One thing that is currently lost with respect to autovectorization, however, is the ability to handle the hardware quirk of inefficient wide vector emulation (AVX-512 on low-end Intel chips, AVX-256 on older AMD chips...) by purposely using a narrower vector width at compile time.
For autovectorization, this is configured by the prefer-vector-width LLVM setting, which is not currently exposed by rustc (even though it could arguably be implemented as a non-binding optimizer hint that is a no-op on compiler backends that don't support it), but automatically set by LLVM to a sensible value for the target CPU.
For explicit vectorization, however, we have the reverse problem that it would be desirable to query the preferred vector width for a given SIMD element type in order to match autovectorization performance.
This could be implemented as a const fn preferred_simd_width<T>() -> Option<usize> API that returns None on compiler backends that do not provide this information (or where support for it is not implemented).
UNICODE_VERSION is constant for a given rustc version which is fine. preferred_simd_width() would have to have a different value depending on the -Ctarget-feature and -Ctarget-cpu arguments given to rustc. If two crates are compiled with different arguments then both can't be linked together if preferred_simd_width() exists as otherwise it would be possible to violate type safety due to a constant function evaluating to two different values at different times.
I'm thinking about generic binaries that are expected to run on a variety of CPUs, possibly with different SIMD capabilities, so -C target-cpu doesn't help. Yes, this is a harder problem -- in the worst case you may need multiple versions of the code.
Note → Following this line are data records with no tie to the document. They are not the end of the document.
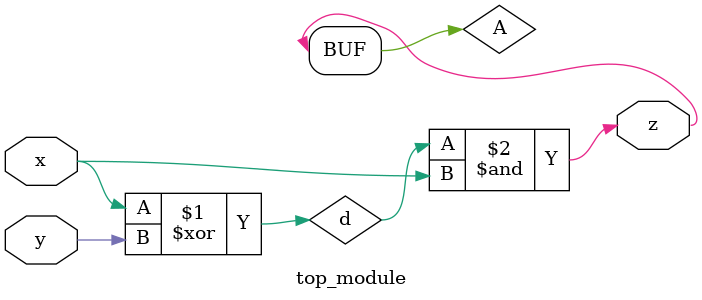
<source format=v>
module top_module (input x, input y, output z);
    reg A;
wire d;
    xor(d,x,y);
    and(z,d,x);
    assign A=z;
endmodule

</source>
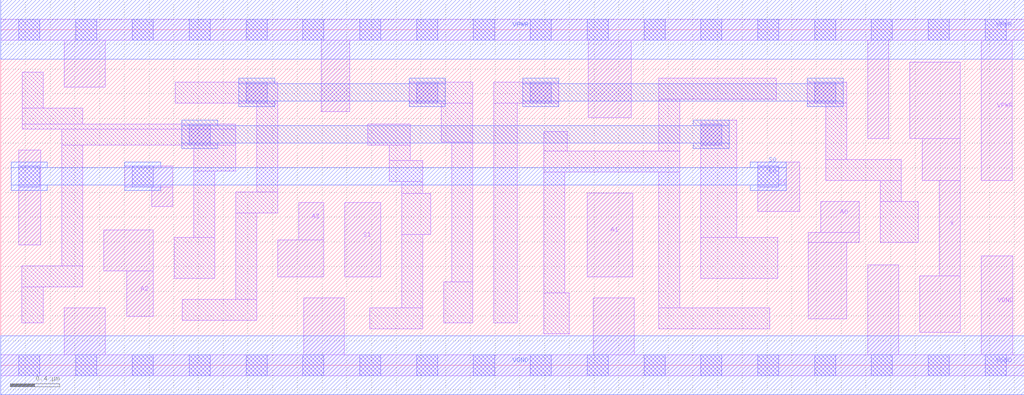
<source format=lef>
# Copyright 2020 The SkyWater PDK Authors
#
# Licensed under the Apache License, Version 2.0 (the "License");
# you may not use this file except in compliance with the License.
# You may obtain a copy of the License at
#
#     https://www.apache.org/licenses/LICENSE-2.0
#
# Unless required by applicable law or agreed to in writing, software
# distributed under the License is distributed on an "AS IS" BASIS,
# WITHOUT WARRANTIES OR CONDITIONS OF ANY KIND, either express or implied.
# See the License for the specific language governing permissions and
# limitations under the License.
#
# SPDX-License-Identifier: Apache-2.0

VERSION 5.7 ;
  NAMESCASESENSITIVE ON ;
  NOWIREEXTENSIONATPIN ON ;
  DIVIDERCHAR "/" ;
  BUSBITCHARS "[]" ;
UNITS
  DATABASE MICRONS 200 ;
END UNITS
MACRO sky130_fd_sc_hd__mux4_2
  CLASS CORE ;
  SOURCE USER ;
  FOREIGN sky130_fd_sc_hd__mux4_2 ;
  ORIGIN  0.000000  0.000000 ;
  SIZE  8.280000 BY  2.720000 ;
  SYMMETRY X Y R90 ;
  SITE unithd ;
  PIN A0
    ANTENNAGATEAREA  0.159000 ;
    DIRECTION INPUT ;
    USE SIGNAL ;
    PORT
      LAYER li1 ;
        RECT 6.535000 0.375000 6.845000 0.995000 ;
        RECT 6.535000 0.995000 6.945000 1.075000 ;
        RECT 6.635000 1.075000 6.945000 1.325000 ;
    END
  END A0
  PIN A1
    ANTENNAGATEAREA  0.159000 ;
    DIRECTION INPUT ;
    USE SIGNAL ;
    PORT
      LAYER li1 ;
        RECT 4.745000 0.715000 5.115000 1.395000 ;
    END
  END A1
  PIN A2
    ANTENNAGATEAREA  0.159000 ;
    DIRECTION INPUT ;
    USE SIGNAL ;
    PORT
      LAYER li1 ;
        RECT 0.835000 0.765000 1.235000 1.095000 ;
        RECT 1.020000 0.395000 1.235000 0.765000 ;
    END
  END A2
  PIN A3
    ANTENNAGATEAREA  0.159000 ;
    DIRECTION INPUT ;
    USE SIGNAL ;
    PORT
      LAYER li1 ;
        RECT 2.240000 0.715000 2.615000 1.015000 ;
        RECT 2.410000 1.015000 2.615000 1.320000 ;
    END
  END A3
  PIN S0
    ANTENNAGATEAREA  0.393000 ;
    DIRECTION INPUT ;
    USE SIGNAL ;
    PORT
      LAYER li1 ;
        RECT 0.145000 0.975000 0.325000 1.745000 ;
        RECT 1.005000 1.445000 1.390000 1.615000 ;
        RECT 1.220000 1.285000 1.390000 1.445000 ;
        RECT 6.125000 1.245000 6.465000 1.645000 ;
      LAYER mcon ;
        RECT 0.145000 1.445000 0.315000 1.615000 ;
        RECT 1.065000 1.445000 1.235000 1.615000 ;
        RECT 6.125000 1.445000 6.295000 1.615000 ;
      LAYER met1 ;
        RECT 0.085000 1.415000 0.375000 1.460000 ;
        RECT 0.085000 1.460000 6.355000 1.600000 ;
        RECT 0.085000 1.600000 0.375000 1.645000 ;
        RECT 1.005000 1.415000 1.295000 1.460000 ;
        RECT 1.005000 1.600000 1.295000 1.645000 ;
        RECT 6.065000 1.415000 6.355000 1.460000 ;
        RECT 6.065000 1.600000 6.355000 1.645000 ;
    END
  END S0
  PIN S1
    ANTENNAGATEAREA  0.303000 ;
    DIRECTION INPUT ;
    USE SIGNAL ;
    PORT
      LAYER li1 ;
        RECT 2.785000 0.715000 3.075000 1.320000 ;
    END
  END S1
  PIN X
    ANTENNADIFFAREA  0.445500 ;
    DIRECTION OUTPUT ;
    USE SIGNAL ;
    PORT
      LAYER li1 ;
        RECT 7.355000 1.835000 7.765000 2.455000 ;
        RECT 7.435000 0.265000 7.765000 0.725000 ;
        RECT 7.455000 1.495000 7.765000 1.835000 ;
        RECT 7.595000 0.725000 7.765000 1.495000 ;
    END
  END X
  PIN VGND
    DIRECTION INOUT ;
    SHAPE ABUTMENT ;
    USE GROUND ;
    PORT
      LAYER li1 ;
        RECT 0.000000 -0.085000 8.280000 0.085000 ;
        RECT 0.515000  0.085000 0.845000 0.465000 ;
        RECT 2.450000  0.085000 2.780000 0.545000 ;
        RECT 4.795000  0.085000 5.125000 0.545000 ;
        RECT 7.015000  0.085000 7.265000 0.815000 ;
        RECT 7.935000  0.085000 8.190000 0.885000 ;
      LAYER mcon ;
        RECT 0.145000 -0.085000 0.315000 0.085000 ;
        RECT 0.605000 -0.085000 0.775000 0.085000 ;
        RECT 1.065000 -0.085000 1.235000 0.085000 ;
        RECT 1.525000 -0.085000 1.695000 0.085000 ;
        RECT 1.985000 -0.085000 2.155000 0.085000 ;
        RECT 2.445000 -0.085000 2.615000 0.085000 ;
        RECT 2.905000 -0.085000 3.075000 0.085000 ;
        RECT 3.365000 -0.085000 3.535000 0.085000 ;
        RECT 3.825000 -0.085000 3.995000 0.085000 ;
        RECT 4.285000 -0.085000 4.455000 0.085000 ;
        RECT 4.745000 -0.085000 4.915000 0.085000 ;
        RECT 5.205000 -0.085000 5.375000 0.085000 ;
        RECT 5.665000 -0.085000 5.835000 0.085000 ;
        RECT 6.125000 -0.085000 6.295000 0.085000 ;
        RECT 6.585000 -0.085000 6.755000 0.085000 ;
        RECT 7.045000 -0.085000 7.215000 0.085000 ;
        RECT 7.505000 -0.085000 7.675000 0.085000 ;
        RECT 7.965000 -0.085000 8.135000 0.085000 ;
      LAYER met1 ;
        RECT 0.000000 -0.240000 8.280000 0.240000 ;
    END
  END VGND
  PIN VPWR
    DIRECTION INOUT ;
    SHAPE ABUTMENT ;
    USE POWER ;
    PORT
      LAYER li1 ;
        RECT 0.000000 2.635000 8.280000 2.805000 ;
        RECT 0.515000 2.255000 0.845000 2.635000 ;
        RECT 2.595000 2.055000 2.825000 2.635000 ;
        RECT 4.755000 2.005000 5.100000 2.635000 ;
        RECT 7.015000 1.835000 7.185000 2.635000 ;
        RECT 7.935000 1.495000 8.185000 2.635000 ;
      LAYER mcon ;
        RECT 0.145000 2.635000 0.315000 2.805000 ;
        RECT 0.605000 2.635000 0.775000 2.805000 ;
        RECT 1.065000 2.635000 1.235000 2.805000 ;
        RECT 1.525000 2.635000 1.695000 2.805000 ;
        RECT 1.985000 2.635000 2.155000 2.805000 ;
        RECT 2.445000 2.635000 2.615000 2.805000 ;
        RECT 2.905000 2.635000 3.075000 2.805000 ;
        RECT 3.365000 2.635000 3.535000 2.805000 ;
        RECT 3.825000 2.635000 3.995000 2.805000 ;
        RECT 4.285000 2.635000 4.455000 2.805000 ;
        RECT 4.745000 2.635000 4.915000 2.805000 ;
        RECT 5.205000 2.635000 5.375000 2.805000 ;
        RECT 5.665000 2.635000 5.835000 2.805000 ;
        RECT 6.125000 2.635000 6.295000 2.805000 ;
        RECT 6.585000 2.635000 6.755000 2.805000 ;
        RECT 7.045000 2.635000 7.215000 2.805000 ;
        RECT 7.505000 2.635000 7.675000 2.805000 ;
        RECT 7.965000 2.635000 8.135000 2.805000 ;
      LAYER met1 ;
        RECT 0.000000 2.480000 8.280000 2.960000 ;
    END
  END VPWR
  OBS
    LAYER li1 ;
      RECT 0.170000 0.345000 0.345000 0.635000 ;
      RECT 0.170000 0.635000 0.665000 0.805000 ;
      RECT 0.175000 1.915000 1.900000 1.955000 ;
      RECT 0.175000 1.955000 0.665000 2.085000 ;
      RECT 0.175000 2.085000 0.345000 2.375000 ;
      RECT 0.495000 0.805000 0.665000 1.785000 ;
      RECT 0.495000 1.785000 1.900000 1.915000 ;
      RECT 1.405000 0.705000 1.730000 1.035000 ;
      RECT 1.410000 2.125000 2.240000 2.295000 ;
      RECT 1.470000 0.365000 2.070000 0.535000 ;
      RECT 1.560000 1.035000 1.730000 1.575000 ;
      RECT 1.560000 1.575000 1.900000 1.785000 ;
      RECT 1.900000 0.535000 2.070000 1.235000 ;
      RECT 1.900000 1.235000 2.240000 1.405000 ;
      RECT 2.070000 1.405000 2.240000 2.125000 ;
      RECT 2.970000 1.785000 3.315000 1.955000 ;
      RECT 2.985000 0.295000 3.415000 0.465000 ;
      RECT 3.145000 1.490000 3.415000 1.660000 ;
      RECT 3.145000 1.660000 3.315000 1.785000 ;
      RECT 3.245000 0.465000 3.415000 1.060000 ;
      RECT 3.245000 1.060000 3.480000 1.390000 ;
      RECT 3.245000 1.390000 3.415000 1.490000 ;
      RECT 3.305000 2.125000 3.820000 2.295000 ;
      RECT 3.565000 1.810000 3.820000 2.125000 ;
      RECT 3.585000 0.345000 3.820000 0.675000 ;
      RECT 3.650000 0.675000 3.820000 1.810000 ;
      RECT 3.990000 0.345000 4.180000 2.125000 ;
      RECT 3.990000 2.125000 4.515000 2.295000 ;
      RECT 4.395000 0.255000 4.600000 0.585000 ;
      RECT 4.395000 0.585000 4.565000 1.565000 ;
      RECT 4.395000 1.565000 5.495000 1.735000 ;
      RECT 4.395000 1.735000 4.585000 1.895000 ;
      RECT 5.325000 0.295000 6.220000 0.465000 ;
      RECT 5.325000 0.465000 5.495000 1.565000 ;
      RECT 5.325000 1.735000 5.495000 2.155000 ;
      RECT 5.325000 2.155000 6.275000 2.325000 ;
      RECT 5.665000 0.705000 6.285000 1.035000 ;
      RECT 5.665000 1.035000 5.955000 1.985000 ;
      RECT 6.525000 2.125000 6.845000 2.295000 ;
      RECT 6.675000 1.495000 7.285000 1.665000 ;
      RECT 6.675000 1.665000 6.845000 2.125000 ;
      RECT 7.115000 0.995000 7.425000 1.325000 ;
      RECT 7.115000 1.325000 7.285000 1.495000 ;
    LAYER mcon ;
      RECT 1.525000 1.785000 1.695000 1.955000 ;
      RECT 1.985000 2.125000 2.155000 2.295000 ;
      RECT 3.365000 2.125000 3.535000 2.295000 ;
      RECT 4.285000 2.125000 4.455000 2.295000 ;
      RECT 5.665000 1.785000 5.835000 1.955000 ;
      RECT 6.585000 2.125000 6.755000 2.295000 ;
    LAYER met1 ;
      RECT 1.465000 1.755000 1.755000 1.800000 ;
      RECT 1.465000 1.800000 5.895000 1.940000 ;
      RECT 1.465000 1.940000 1.755000 1.985000 ;
      RECT 1.925000 2.095000 2.215000 2.140000 ;
      RECT 1.925000 2.140000 3.595000 2.280000 ;
      RECT 1.925000 2.280000 2.215000 2.325000 ;
      RECT 3.305000 2.095000 3.595000 2.140000 ;
      RECT 3.305000 2.280000 3.595000 2.325000 ;
      RECT 4.225000 2.095000 4.515000 2.140000 ;
      RECT 4.225000 2.140000 6.815000 2.280000 ;
      RECT 4.225000 2.280000 4.515000 2.325000 ;
      RECT 5.605000 1.755000 5.895000 1.800000 ;
      RECT 5.605000 1.940000 5.895000 1.985000 ;
      RECT 6.525000 2.095000 6.815000 2.140000 ;
      RECT 6.525000 2.280000 6.815000 2.325000 ;
  END
END sky130_fd_sc_hd__mux4_2

</source>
I think there is a place for preferred_simd_width in projects that cannot afford or do not need the costs of runtime CPU detection (compile time code duplication, incompatibility with no_std, detection and dispatch overhead...).
Even in projects with runtime dispatch, a compile-time preferred SIMD width can also act as a secondary source of information if runtime native SIMD width detection is unavailable for some reason.
This is indeed a problem. It is, however, a problem that we already have: binaries compiled for different target CPUs cannot be safely linked together because the ABI for passing SIMD types by value changes depending on available SIMD instruction sets.